-- start --

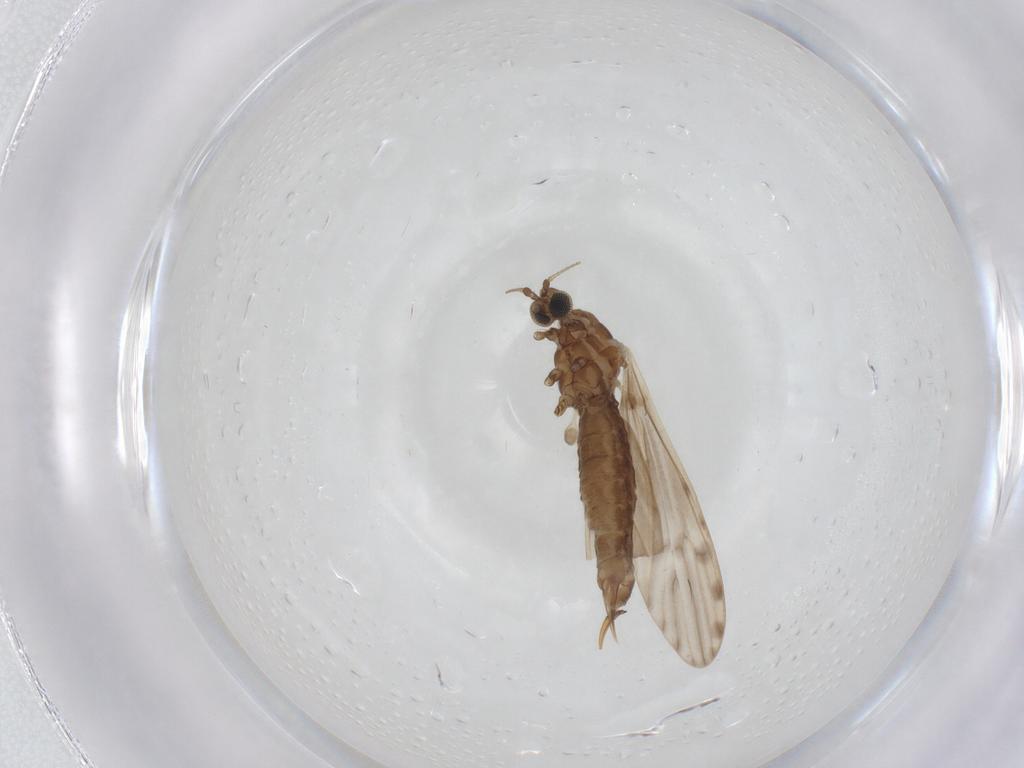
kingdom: Animalia
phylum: Arthropoda
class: Insecta
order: Diptera
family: Limoniidae
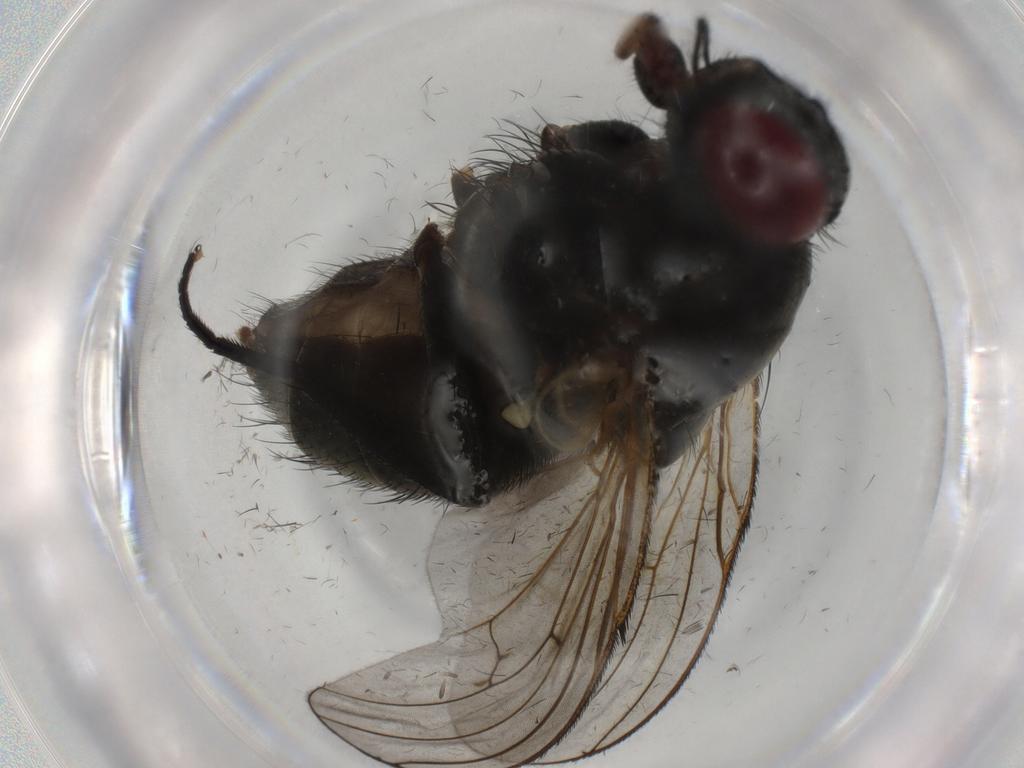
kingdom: Animalia
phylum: Arthropoda
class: Insecta
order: Diptera
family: Muscidae
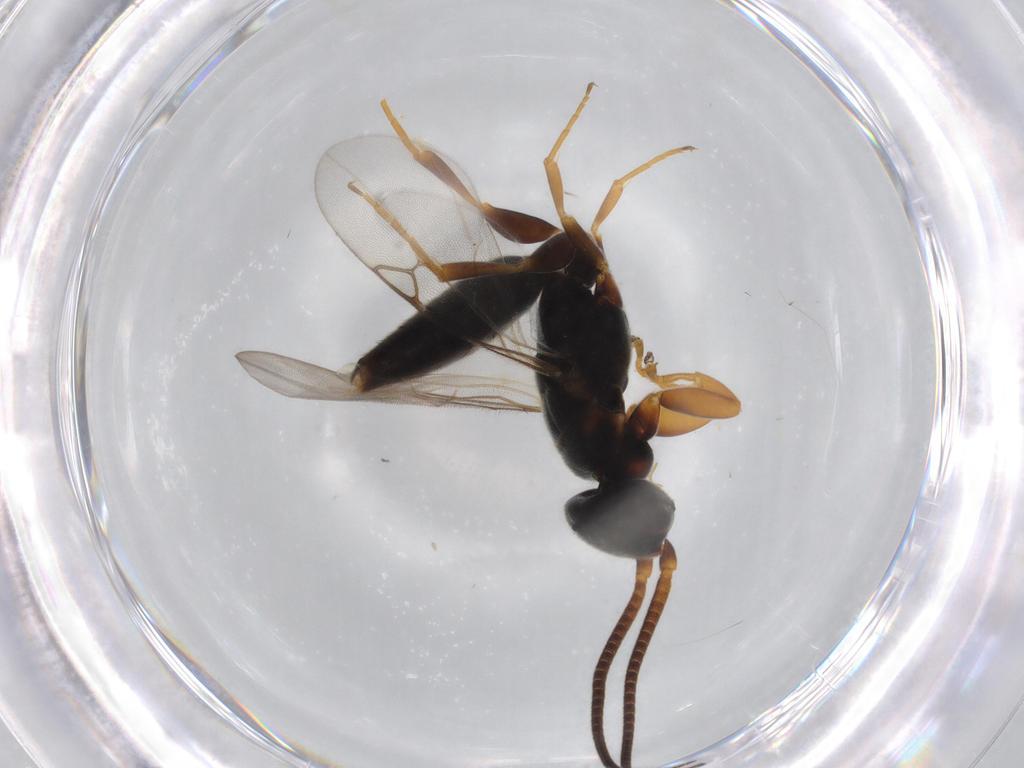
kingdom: Animalia
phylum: Arthropoda
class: Insecta
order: Hymenoptera
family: Sclerogibbidae
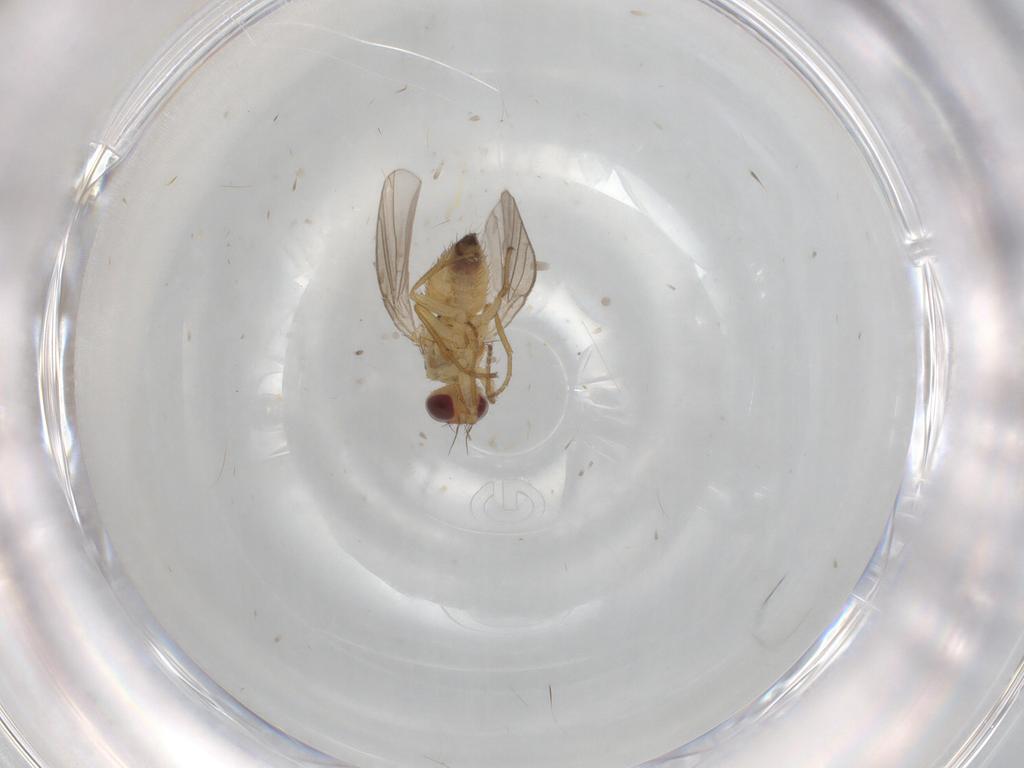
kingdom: Animalia
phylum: Arthropoda
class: Insecta
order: Diptera
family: Agromyzidae
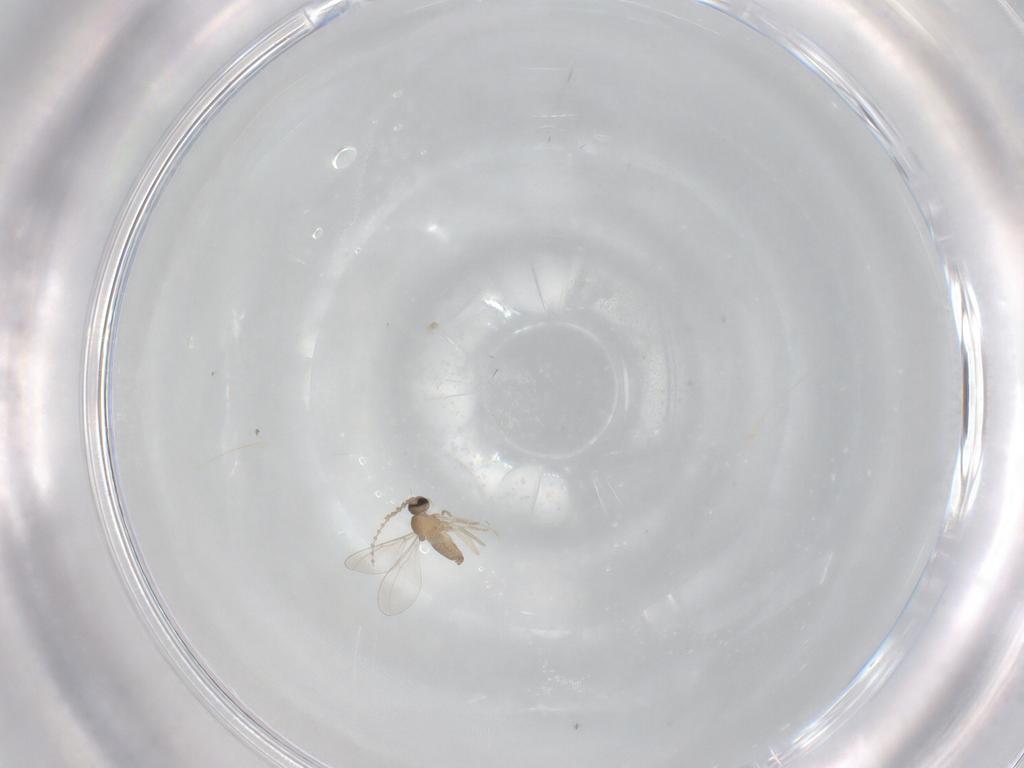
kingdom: Animalia
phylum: Arthropoda
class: Insecta
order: Diptera
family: Cecidomyiidae
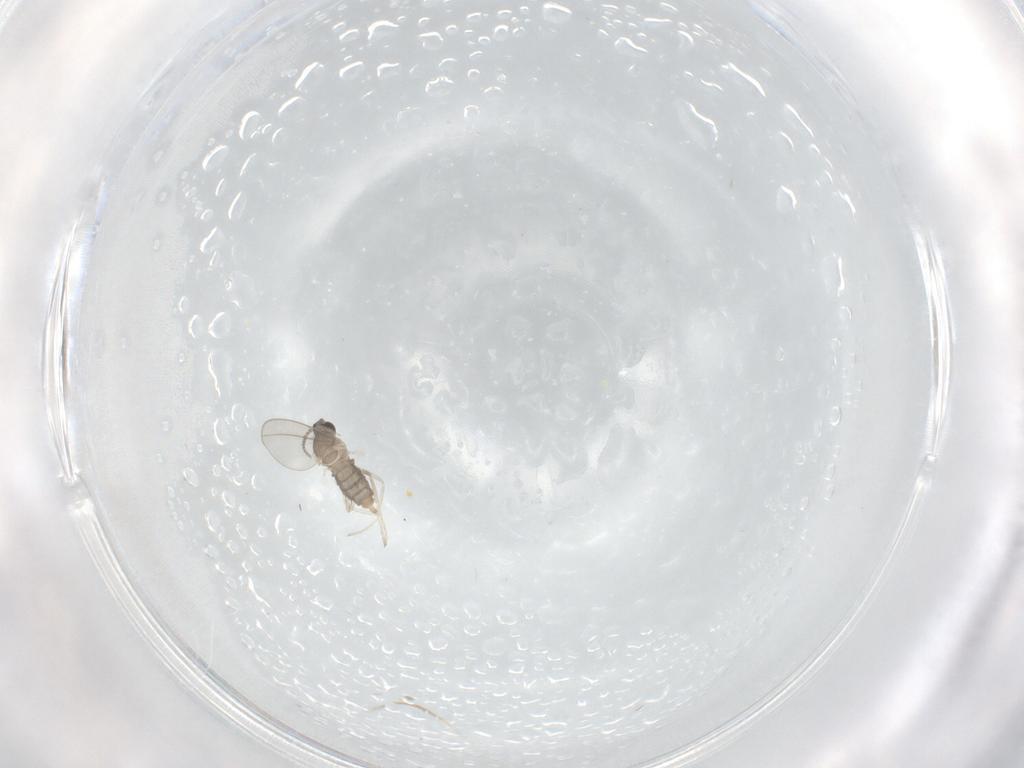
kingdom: Animalia
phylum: Arthropoda
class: Insecta
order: Diptera
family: Cecidomyiidae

-- end --

Challenge = Copy out every classification line of the listing above word for word, in the same order, and leave the pictures out.

Exercise output =
kingdom: Animalia
phylum: Arthropoda
class: Insecta
order: Diptera
family: Limoniidae
kingdom: Animalia
phylum: Arthropoda
class: Insecta
order: Diptera
family: Muscidae
kingdom: Animalia
phylum: Arthropoda
class: Insecta
order: Hymenoptera
family: Sclerogibbidae
kingdom: Animalia
phylum: Arthropoda
class: Insecta
order: Diptera
family: Agromyzidae
kingdom: Animalia
phylum: Arthropoda
class: Insecta
order: Diptera
family: Cecidomyiidae
kingdom: Animalia
phylum: Arthropoda
class: Insecta
order: Diptera
family: Cecidomyiidae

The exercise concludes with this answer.